Language packs are pre-built translation models with an included instance of the Joshua runtime environment. There are no dependencies, so installing a black-box machine translation system on your computer is as easy as downloading the link, opening up the tarball, and running the included shell script.
English–English (paraphrase)
These models are English to English translation engines trained on the Paraphrase Database. PPDB contains many different types of rules: lexical, phrasal, and syntactic. In addition, confidence measures computed over the entries have been used to filter the dataset at different thresholds, so that you can use only the highest-confidence rules (S) or get all of them (XXXL).
Rule set | S | M | L | XL | XXL | XXXL |
---|---|---|---|---|---|---|
All Rules | General (3.9 GB) | General (10 GB) | ||||
Lexical Rules | ||||||
Phrasal Rules | ||||||
Syntactic Rules |
Once you download the model, unpack it. The simplest use-case is then to run Joshua as a standard UNIX tool, accepting a single line of input and writing a single line of output:
tar xzvf apache-joshua-ppdb-2.0-s-all.tgz cat input.txt | ./apache-joshua-ppdb-2.0-s-all/joshua
There is some startup cost associated with the models, however. You may find it more beneficial, therefore, to run it as a server. Joshua can run in two server modes: raw TCP, and HTTP.

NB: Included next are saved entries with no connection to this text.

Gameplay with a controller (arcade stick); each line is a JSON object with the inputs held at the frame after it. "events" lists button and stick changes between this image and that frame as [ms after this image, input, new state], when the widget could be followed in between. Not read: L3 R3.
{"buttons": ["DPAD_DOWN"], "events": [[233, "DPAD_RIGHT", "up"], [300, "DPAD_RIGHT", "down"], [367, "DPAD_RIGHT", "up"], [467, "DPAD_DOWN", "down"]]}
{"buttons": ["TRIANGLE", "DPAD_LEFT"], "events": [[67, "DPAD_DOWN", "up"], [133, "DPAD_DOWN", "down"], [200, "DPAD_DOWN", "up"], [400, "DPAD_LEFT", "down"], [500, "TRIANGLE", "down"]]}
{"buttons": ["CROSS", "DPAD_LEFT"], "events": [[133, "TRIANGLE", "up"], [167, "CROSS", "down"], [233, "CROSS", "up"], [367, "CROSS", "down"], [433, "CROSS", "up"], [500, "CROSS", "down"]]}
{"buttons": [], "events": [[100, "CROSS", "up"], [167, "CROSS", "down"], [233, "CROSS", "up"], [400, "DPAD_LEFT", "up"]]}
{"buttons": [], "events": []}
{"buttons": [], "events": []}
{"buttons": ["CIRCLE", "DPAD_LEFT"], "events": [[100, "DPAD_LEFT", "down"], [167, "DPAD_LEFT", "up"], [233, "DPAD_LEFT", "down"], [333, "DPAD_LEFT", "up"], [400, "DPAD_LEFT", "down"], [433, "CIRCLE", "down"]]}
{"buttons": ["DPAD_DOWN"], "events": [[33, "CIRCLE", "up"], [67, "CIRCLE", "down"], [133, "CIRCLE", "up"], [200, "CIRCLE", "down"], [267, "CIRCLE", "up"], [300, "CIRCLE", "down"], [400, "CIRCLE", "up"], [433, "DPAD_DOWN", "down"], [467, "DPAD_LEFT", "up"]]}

# start in server mode, answering web queries ./apache-joshua-ppdb-2.0-s-all/joshua -server-port 5674 cat input.txt | nc localhost 5674 # start in server mode, taking direct TCP/IP connections ./apache-joshua-ppdb-2.0-s-all/joshua -server-port 5674 -server-type tcp # Now open ./apache-joshua-ppdb-2.0-s-all/html/index.html in your browser
Decoder Options
Joshua supports many command-line options controlling its output. By default, it outputs only a single hypothesis per input line. Here are some options that may be useful to you:
- "-m XXg" — increase the amount of memory provided to Joshua. The default is 8g, but for the larger language packs, you will want 16 or 24. In general, 50% more memory than the raw model size should be more than sufficient.
- "-top-n N" — output up to N translation candidates, instead of just one.
- "-output-format STRING" — change the output format. By default, Joshua outputs just the single, tokenized translation with the highest model probability.
Here are some other options:- %s: the raw translated string
- %S: the detokenized translated string
- %e: the source string
- %i: the sequence number (0-indexed)
- %c: the model score
- %f: the feature string
Citations
Please cite the following paper if you use these models in your research.
@InProceedings{napoles-callisonburch-post:2016:N16-3,
author = {Napoles, Courtney and Callison-Burch, Chris and Post, Matt},
title = {Sentential Paraphrasing as Black-Box Machine Translation},
booktitle = {Proceedings of the 2016 Conference of the North American Chapter of the Association for Computational Linguistics: Demonstrations},
month = {June},
year = {2016},
address = {San Diego, California},
publisher = {Association for Computational Linguistics},
pages = {62--66},
url = {http://www.aclweb.org/anthology/N16-3013}
}
Version History
- Version 1 (June 2016). Runtime: Joshua 6.1 snapshot.